提示文
--

研究成果 2020/02/05
大阪大学蛋白質研究所の古郡麻子准教授らは名古屋大学大学院理学研究科 内橋貴之教授、奈良先端科学技術大学院大学 先端科学技術研究科 建部恒助教らとの共同研究によりヒトのゲノムDNAを修復する酵素であるMRE11/RAD50/NBS1複合体(MRN)の高速原子間力顕微鏡観察に成功しました。
放射線や抗がん剤などによってゲノムDNAが切断されてしまうとヒトの細胞は死んでしまいます。この切れたゲノムを治すために細胞の中で働いている酵素がヒトMRNです。そのためMRNは抗がん剤や放射線治療に関係するほか、細胞のMRNの働きが悪くなると発がんや老化が促進されます。またゲノム編集技術でもゲノムDNAの切断を人為的に誘導するため細胞のMRNが働かなければゲノム編集はできません。
このように医学・生物学的に重要な酵素であるMRNの分子構造を明らかにするため、主に欧米の研究グループにより原子間力顕微鏡による蛋白質構造解析が20年ほど前から精力的に行われてきました。しかし今回、日本で開発された高性能の高速原子間力顕微鏡によるMRNの分子構造観察を行ったところ、これまで報告されていた酵素の姿とは全く異なる像が見えてきました(図1、図2)。

--

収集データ
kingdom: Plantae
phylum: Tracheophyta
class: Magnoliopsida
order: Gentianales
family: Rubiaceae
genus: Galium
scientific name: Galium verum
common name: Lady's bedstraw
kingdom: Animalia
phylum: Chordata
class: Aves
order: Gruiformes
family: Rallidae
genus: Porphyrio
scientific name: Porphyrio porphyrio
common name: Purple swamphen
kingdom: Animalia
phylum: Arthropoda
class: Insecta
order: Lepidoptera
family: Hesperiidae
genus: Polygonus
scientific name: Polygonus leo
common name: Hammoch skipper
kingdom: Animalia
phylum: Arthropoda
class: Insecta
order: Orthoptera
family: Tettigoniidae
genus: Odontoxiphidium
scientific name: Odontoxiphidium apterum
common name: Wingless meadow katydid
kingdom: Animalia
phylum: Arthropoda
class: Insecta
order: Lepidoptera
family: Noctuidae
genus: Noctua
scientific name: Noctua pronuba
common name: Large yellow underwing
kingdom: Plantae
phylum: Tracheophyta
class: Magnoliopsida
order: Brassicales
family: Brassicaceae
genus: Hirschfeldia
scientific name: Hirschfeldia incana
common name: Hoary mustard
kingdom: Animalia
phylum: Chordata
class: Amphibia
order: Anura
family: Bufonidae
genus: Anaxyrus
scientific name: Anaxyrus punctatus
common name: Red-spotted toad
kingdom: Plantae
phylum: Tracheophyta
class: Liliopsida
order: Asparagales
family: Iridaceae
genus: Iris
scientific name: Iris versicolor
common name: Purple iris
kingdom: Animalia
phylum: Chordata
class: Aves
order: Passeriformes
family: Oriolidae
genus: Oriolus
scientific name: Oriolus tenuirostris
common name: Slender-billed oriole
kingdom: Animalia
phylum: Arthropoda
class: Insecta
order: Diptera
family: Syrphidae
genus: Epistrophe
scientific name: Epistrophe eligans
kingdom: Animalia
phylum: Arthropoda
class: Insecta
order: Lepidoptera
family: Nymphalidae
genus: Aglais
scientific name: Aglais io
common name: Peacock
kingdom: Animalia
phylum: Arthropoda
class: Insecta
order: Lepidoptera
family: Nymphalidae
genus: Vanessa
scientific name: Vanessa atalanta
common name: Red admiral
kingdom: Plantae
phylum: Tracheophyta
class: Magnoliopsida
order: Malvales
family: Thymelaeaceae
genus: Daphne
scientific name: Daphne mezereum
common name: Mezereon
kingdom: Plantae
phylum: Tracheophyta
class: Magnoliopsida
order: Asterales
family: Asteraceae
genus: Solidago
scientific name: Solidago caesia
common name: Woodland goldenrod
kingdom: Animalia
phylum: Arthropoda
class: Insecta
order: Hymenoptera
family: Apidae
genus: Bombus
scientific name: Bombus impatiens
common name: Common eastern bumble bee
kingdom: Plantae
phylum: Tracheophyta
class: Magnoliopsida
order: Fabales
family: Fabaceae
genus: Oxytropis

--

課題内容
MRNの高速原子間力顕微鏡観察に関する文章から、氏名が記されている研究者をすべて挙げ、それぞれの所属と職名を添えてください。

解答
・古郡麻子:大阪大学蛋白質研究所、准教授
・内橋貴之:名古屋大学大学院理学研究科、教授
・建部恒:奈良先端科学技術大学院大学 先端科学技術研究科、助教